> _Lesetext_
====
Wie aber entsteht, wächst regionale Identität? Wodurch wird sie beeinflusst? Nicht an den Inhalten oder der „Füllung“ ist der Sozialwissenschaftler Kurt Mühler interessiert, sondern an den Wirkmechanismen; nicht an einer statisch gedachten Identität, sondern an den Prozessen der Identifizierung. Hierzu wurde im Rahmen eines Sonderforschungsbereichs an der Universität Leipzig aufwändige empirische Sozialforschung betrieben. Ein verblüffendes Ergebnis unter mehreren: Ob man in der betreffenden Region geboren und aufgewachsen ist, wirkt sich nur sehr schwach auf die Identifizierung mit ihr aus. Auch hat die Lebensqualität in einer Region keinen unmittelbaren Einfluss auf die Identifizierung; entscheidender sind die „normativen Erwartungen“ des Umfeldes, also die Urteile und das Verhalten der für mich wichtigen Personen in meiner Umgebung. Doch wer sind eigentlich die Subjekte dieser Identifzierungsprozesse, wer ist Träger einer regionalen Identität? Svetlana Acevic vom Forum der Kulturen in Stuttgart wies nachdrücklich darauf hin, dass Migranten nicht „die anderen“ sind, um die man sich eben auch kümmern müsse, sondern einfach ein wesentlicher Teil der hier lebenden Bevölkerung. Nicht Sonderprogramme für exotische Kulturbeiträge werden erwartet, sondern schlicht Teilhabe und Teilnahme. Dass die hier diskutierten Identitätskonzepte alte essentialistische Ansätze hinter sich ließen, kam diesem Anspruch sehr entgegen. Denn die früheren Vorstellungen von festgefügten Verbindungen zwischen Raum, Sprache, Brauchtum und Kultur sind unhaltbar – Identitäten werden sozial konstruiert. Das war auch eine der Kernaussagen des Beitrags der Geografinnen Sabine Tzschaschel und Monika Micheel vom Leibniz-Institut für Länderkunde. Besonderes Interesse weckte deren Verweis auf die Bedeutung von Symbolen, die für die Konstruktion von Regionen instrumentalisiert werden, z. B. im Tourismus-Marketing.
====
> _Datensätze_
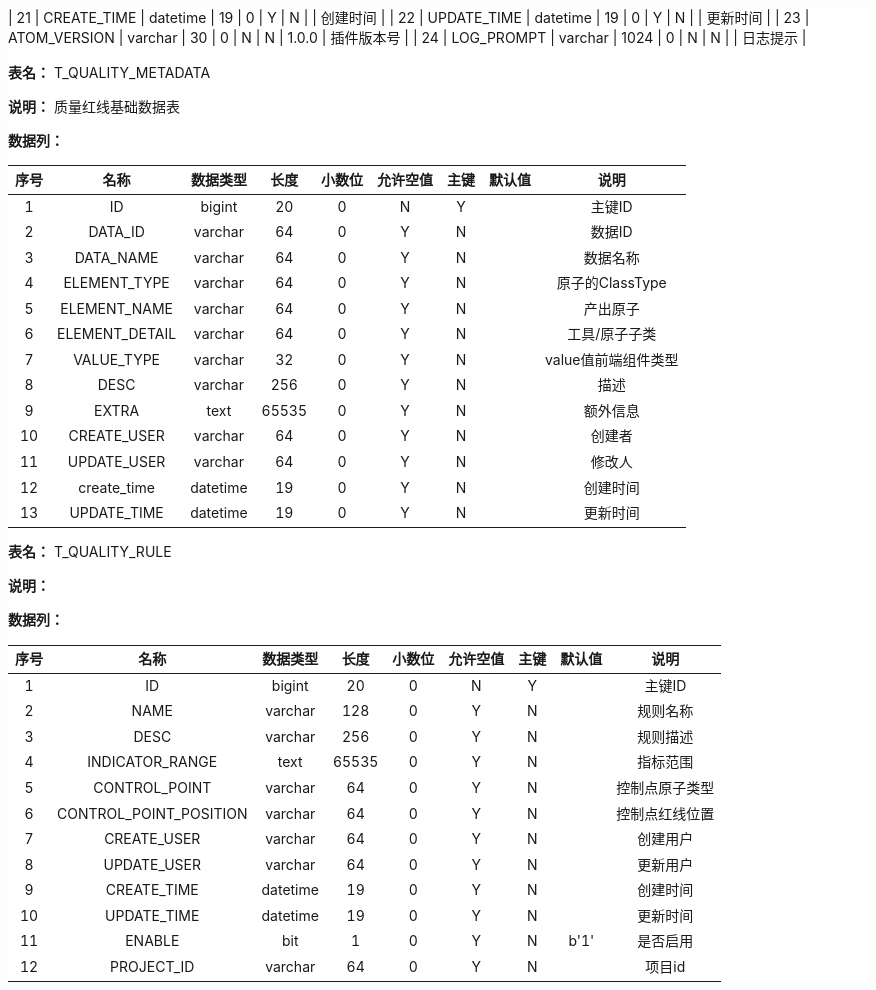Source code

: |  21   | CREATE_TIME |   datetime   | 19 |   0    |    Y     |  N   |       | 创建时间  |
|  22   | UPDATE_TIME |   datetime   | 19 |   0    |    Y     |  N   |       | 更新时间  |
|  23   | ATOM_VERSION |   varchar   | 30 |   0    |    N     |  N   |   1.0.0    | 插件版本号  |
|  24   | LOG_PROMPT |   varchar   | 1024 |   0    |    N     |  N   |       | 日志提示  |

**表名：** <a id="T_QUALITY_METADATA">T_QUALITY_METADATA</a>

**说明：** 质量红线基础数据表

**数据列：**

| 序号 | 名称 | 数据类型 |  长度  | 小数位 | 允许空值 | 主键 | 默认值 | 说明 |
| :---: | :---: | :---: | :---: | :---: | :---: | :---: | :---: | :---: |
|  1   | ID |   bigint   | 20 |   0    |    N     |  Y   |       | 主键ID  |
|  2   | DATA_ID |   varchar   | 64 |   0    |    Y     |  N   |       | 数据ID  |
|  3   | DATA_NAME |   varchar   | 64 |   0    |    Y     |  N   |       | 数据名称  |
|  4   | ELEMENT_TYPE |   varchar   | 64 |   0    |    Y     |  N   |       | 原子的ClassType  |
|  5   | ELEMENT_NAME |   varchar   | 64 |   0    |    Y     |  N   |       | 产出原子  |
|  6   | ELEMENT_DETAIL |   varchar   | 64 |   0    |    Y     |  N   |       | 工具/原子子类  |
|  7   | VALUE_TYPE |   varchar   | 32 |   0    |    Y     |  N   |       | value值前端组件类型  |
|  8   | DESC |   varchar   | 256 |   0    |    Y     |  N   |       | 描述  |
|  9   | EXTRA |   text   | 65535 |   0    |    Y     |  N   |       | 额外信息  |
|  10   | CREATE_USER |   varchar   | 64 |   0    |    Y     |  N   |       | 创建者  |
|  11   | UPDATE_USER |   varchar   | 64 |   0    |    Y     |  N   |       | 修改人  |
|  12   | create_time |   datetime   | 19 |   0    |    Y     |  N   |       | 创建时间  |
|  13   | UPDATE_TIME |   datetime   | 19 |   0    |    Y     |  N   |       | 更新时间  |

**表名：** <a id="T_QUALITY_RULE">T_QUALITY_RULE</a>

**说明：** 

**数据列：**

| 序号 | 名称 | 数据类型 |  长度  | 小数位 | 允许空值 | 主键 | 默认值 | 说明 |
| :---: | :---: | :---: | :---: | :---: | :---: | :---: | :---: | :---: |
|  1   | ID |   bigint   | 20 |   0    |    N     |  Y   |       | 主键ID  |
|  2   | NAME |   varchar   | 128 |   0    |    Y     |  N   |       | 规则名称  |
|  3   | DESC |   varchar   | 256 |   0    |    Y     |  N   |       | 规则描述  |
|  4   | INDICATOR_RANGE |   text   | 65535 |   0    |    Y     |  N   |       | 指标范围  |
|  5   | CONTROL_POINT |   varchar   | 64 |   0    |    Y     |  N   |       | 控制点原子类型  |
|  6   | CONTROL_POINT_POSITION |   varchar   | 64 |   0    |    Y     |  N   |       | 控制点红线位置  |
|  7   | CREATE_USER |   varchar   | 64 |   0    |    Y     |  N   |       | 创建用户  |
|  8   | UPDATE_USER |   varchar   | 64 |   0    |    Y     |  N   |       | 更新用户  |
|  9   | CREATE_TIME |   datetime   | 19 |   0    |    Y     |  N   |       | 创建时间  |
|  10   | UPDATE_TIME |   datetime   | 19 |   0    |    Y     |  N   |       | 更新时间  |
|  11   | ENABLE |   bit   | 1 |   0    |    Y     |  N   |   b'1'    | 是否启用  |
|  12   | PROJECT_ID |   varchar   | 64 |   0    |    Y     |  N   |       | 项目id  |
====
> _Fragen_
**1.** Welche Personen werden im Text über regionale Identität namentlich genannt? Führe alle auf.
**2.** Führe den Text über regionale Identität im Anschluss an seinen letzten Satz weiter.

> _Lösungen_
**1.** Kurt Mühler, Svetlana Acevic, Sabine Tzschaschel, Monika Micheel

**2.**
In allen Diskussionen war die beherrschende Frage: Was helfen mir in der Praxis diese Einsichten? Kann, soll ich die Rede von der regionalen Identität für meine Arbeit nutzbar machen? Aus den Kulturregionen wurde von einer großen Bandbreite berichtet: Von ausgesprochen „starkem“ Regionalbewusstsein, das man eher einhegen und kanalisieren muss, bis zu Kunstregionen ohne jedes Selbstbild war die ganze Palette vertreten. Klar war, dass sich regionale Identität nicht ohne weiteres und in kurzen Zeiträumen beeinflussen oder gar „machen“ lässt – entgegen dem Ansinnen so mancher Wirtschaftsförderer. Ein Teilnehmer drückte es so aus: „Ich werde künftig nur noch mit ganz spitzen Fingern an diesen Begriff herangehen – und mit ganz spitzen Fingern Anderen das Reden von der regionalen Identität zerpflücken!“ Dieser praktische Umgang mit dem Identitätsbegriff in Kulturarbeit und -förderung soll Thema eines weiteren Symposiums im Jahr 2009 sein.

(Olaf Martin)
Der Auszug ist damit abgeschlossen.